Data extracts →

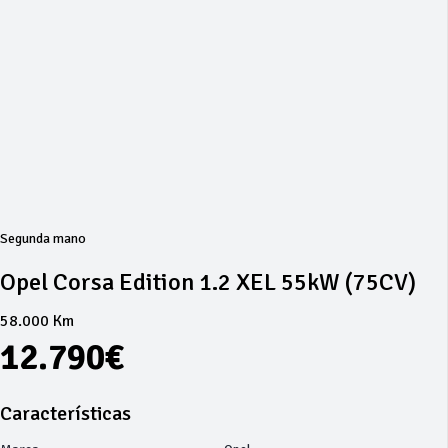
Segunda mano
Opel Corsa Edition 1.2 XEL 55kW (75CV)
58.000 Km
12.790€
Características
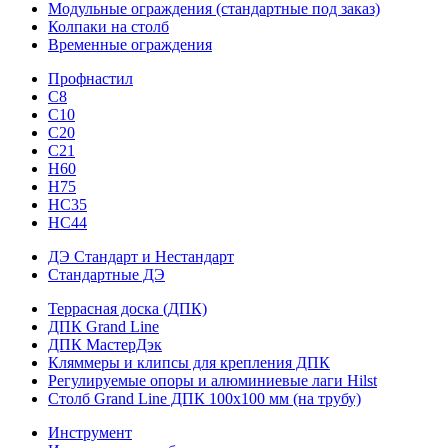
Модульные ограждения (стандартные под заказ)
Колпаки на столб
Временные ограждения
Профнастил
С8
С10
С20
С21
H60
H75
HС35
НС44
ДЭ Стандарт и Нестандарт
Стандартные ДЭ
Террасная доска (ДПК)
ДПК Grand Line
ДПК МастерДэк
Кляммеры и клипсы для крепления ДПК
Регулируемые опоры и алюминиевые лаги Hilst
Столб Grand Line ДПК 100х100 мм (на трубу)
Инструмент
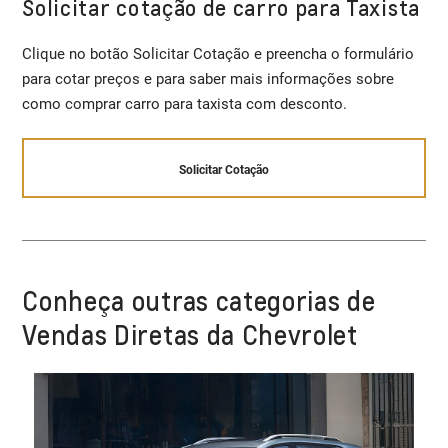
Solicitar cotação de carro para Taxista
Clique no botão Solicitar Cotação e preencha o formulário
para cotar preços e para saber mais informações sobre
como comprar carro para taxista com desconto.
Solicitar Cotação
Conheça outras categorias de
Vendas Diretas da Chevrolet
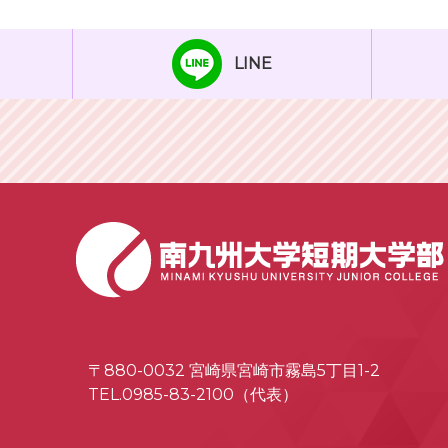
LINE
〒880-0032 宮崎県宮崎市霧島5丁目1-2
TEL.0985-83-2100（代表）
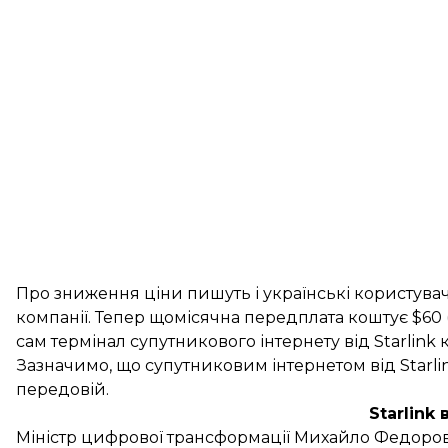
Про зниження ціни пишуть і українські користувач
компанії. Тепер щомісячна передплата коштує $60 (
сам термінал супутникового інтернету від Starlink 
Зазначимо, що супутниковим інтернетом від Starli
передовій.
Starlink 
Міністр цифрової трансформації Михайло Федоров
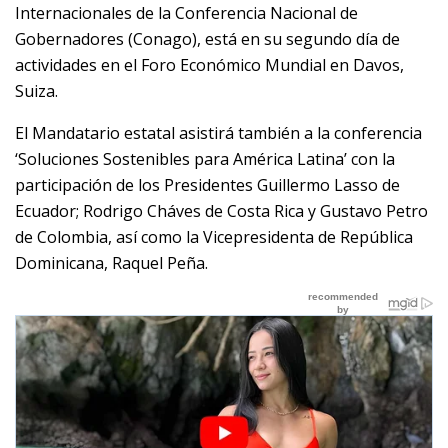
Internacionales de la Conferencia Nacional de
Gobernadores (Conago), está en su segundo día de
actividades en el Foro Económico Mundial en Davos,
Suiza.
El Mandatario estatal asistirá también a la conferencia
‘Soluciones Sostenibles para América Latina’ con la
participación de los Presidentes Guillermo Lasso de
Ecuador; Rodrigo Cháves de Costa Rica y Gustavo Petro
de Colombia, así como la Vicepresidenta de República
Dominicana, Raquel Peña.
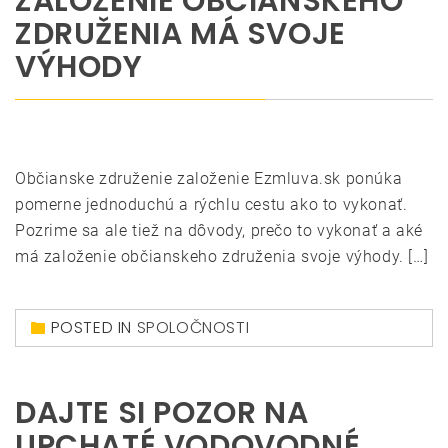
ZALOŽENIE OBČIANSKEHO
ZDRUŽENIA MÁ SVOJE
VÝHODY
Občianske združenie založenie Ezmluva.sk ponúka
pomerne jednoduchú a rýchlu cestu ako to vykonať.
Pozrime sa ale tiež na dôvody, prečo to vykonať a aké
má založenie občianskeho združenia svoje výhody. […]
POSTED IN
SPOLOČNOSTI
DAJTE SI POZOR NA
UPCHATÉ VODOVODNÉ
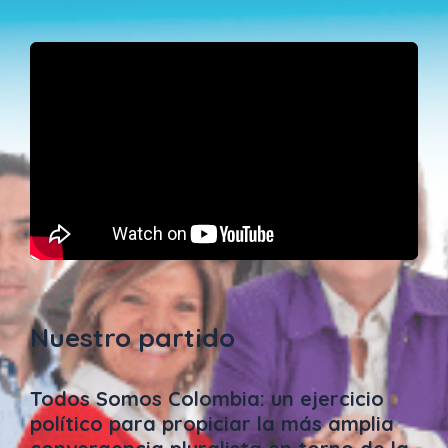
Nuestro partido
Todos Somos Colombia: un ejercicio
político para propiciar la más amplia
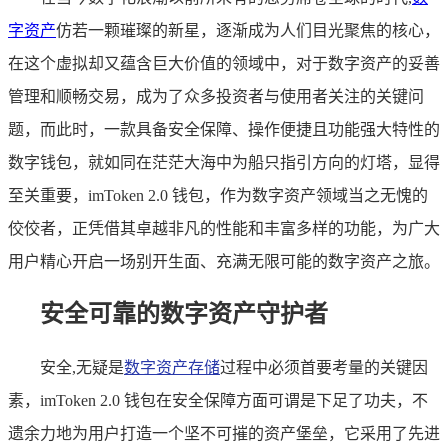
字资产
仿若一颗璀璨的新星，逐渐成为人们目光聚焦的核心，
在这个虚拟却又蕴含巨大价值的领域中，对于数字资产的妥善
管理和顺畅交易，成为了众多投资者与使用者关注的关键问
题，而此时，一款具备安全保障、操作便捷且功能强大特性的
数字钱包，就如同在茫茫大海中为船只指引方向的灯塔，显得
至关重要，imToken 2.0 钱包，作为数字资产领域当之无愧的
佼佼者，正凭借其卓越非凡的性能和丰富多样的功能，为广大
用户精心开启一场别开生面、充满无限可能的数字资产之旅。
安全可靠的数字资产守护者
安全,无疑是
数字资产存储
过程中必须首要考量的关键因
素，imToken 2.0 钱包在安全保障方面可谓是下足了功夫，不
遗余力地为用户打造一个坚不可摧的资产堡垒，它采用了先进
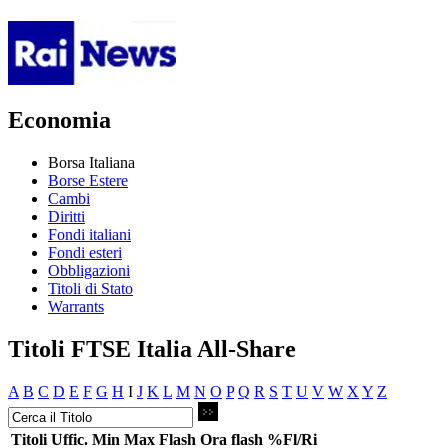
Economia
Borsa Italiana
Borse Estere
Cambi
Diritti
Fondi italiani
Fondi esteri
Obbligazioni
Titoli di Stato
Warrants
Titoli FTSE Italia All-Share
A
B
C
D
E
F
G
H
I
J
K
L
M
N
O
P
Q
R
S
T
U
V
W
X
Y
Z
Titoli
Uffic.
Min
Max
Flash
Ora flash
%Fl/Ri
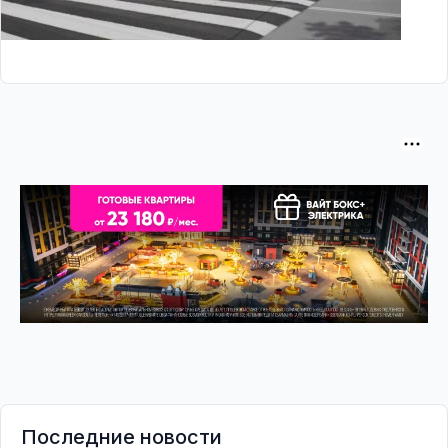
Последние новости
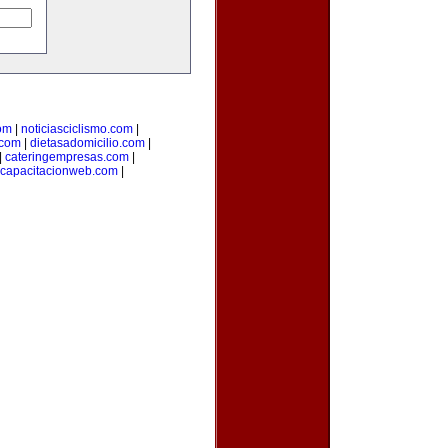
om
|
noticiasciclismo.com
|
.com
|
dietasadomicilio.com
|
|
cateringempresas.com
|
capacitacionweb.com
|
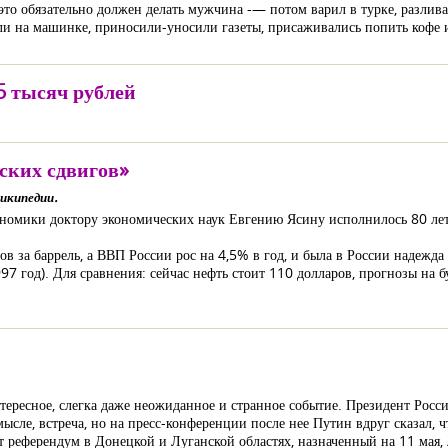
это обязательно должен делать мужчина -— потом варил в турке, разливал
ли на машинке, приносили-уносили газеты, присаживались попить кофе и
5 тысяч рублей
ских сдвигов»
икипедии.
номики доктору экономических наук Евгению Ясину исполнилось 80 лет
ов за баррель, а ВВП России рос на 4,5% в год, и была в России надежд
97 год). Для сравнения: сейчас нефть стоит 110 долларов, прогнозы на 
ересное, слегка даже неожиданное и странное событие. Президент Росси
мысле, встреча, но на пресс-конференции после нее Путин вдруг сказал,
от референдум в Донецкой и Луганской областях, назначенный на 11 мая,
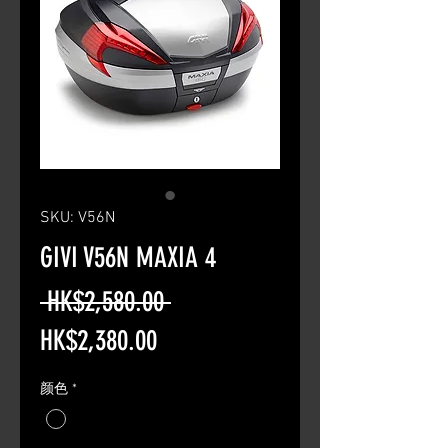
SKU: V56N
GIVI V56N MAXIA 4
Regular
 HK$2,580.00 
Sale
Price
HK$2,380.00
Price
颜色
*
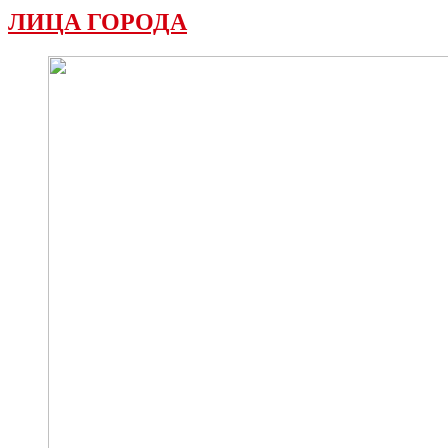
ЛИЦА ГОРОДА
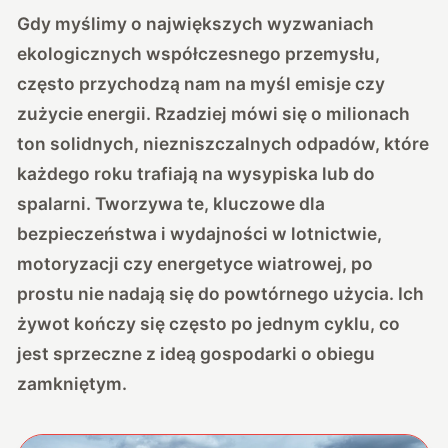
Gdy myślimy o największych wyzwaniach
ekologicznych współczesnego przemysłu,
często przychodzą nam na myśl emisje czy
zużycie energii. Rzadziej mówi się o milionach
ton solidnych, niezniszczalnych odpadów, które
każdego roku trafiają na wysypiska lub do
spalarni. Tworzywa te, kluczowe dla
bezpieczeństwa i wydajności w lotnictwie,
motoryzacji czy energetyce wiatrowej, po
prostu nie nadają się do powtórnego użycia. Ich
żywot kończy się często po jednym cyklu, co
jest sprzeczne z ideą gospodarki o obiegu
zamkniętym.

Problem description →
Please pull out each line of the records above that contains the word "często".

Problem solution →
często przychodzą nam na myśl emisje czy
żywot kończy się często po jednym cyklu, co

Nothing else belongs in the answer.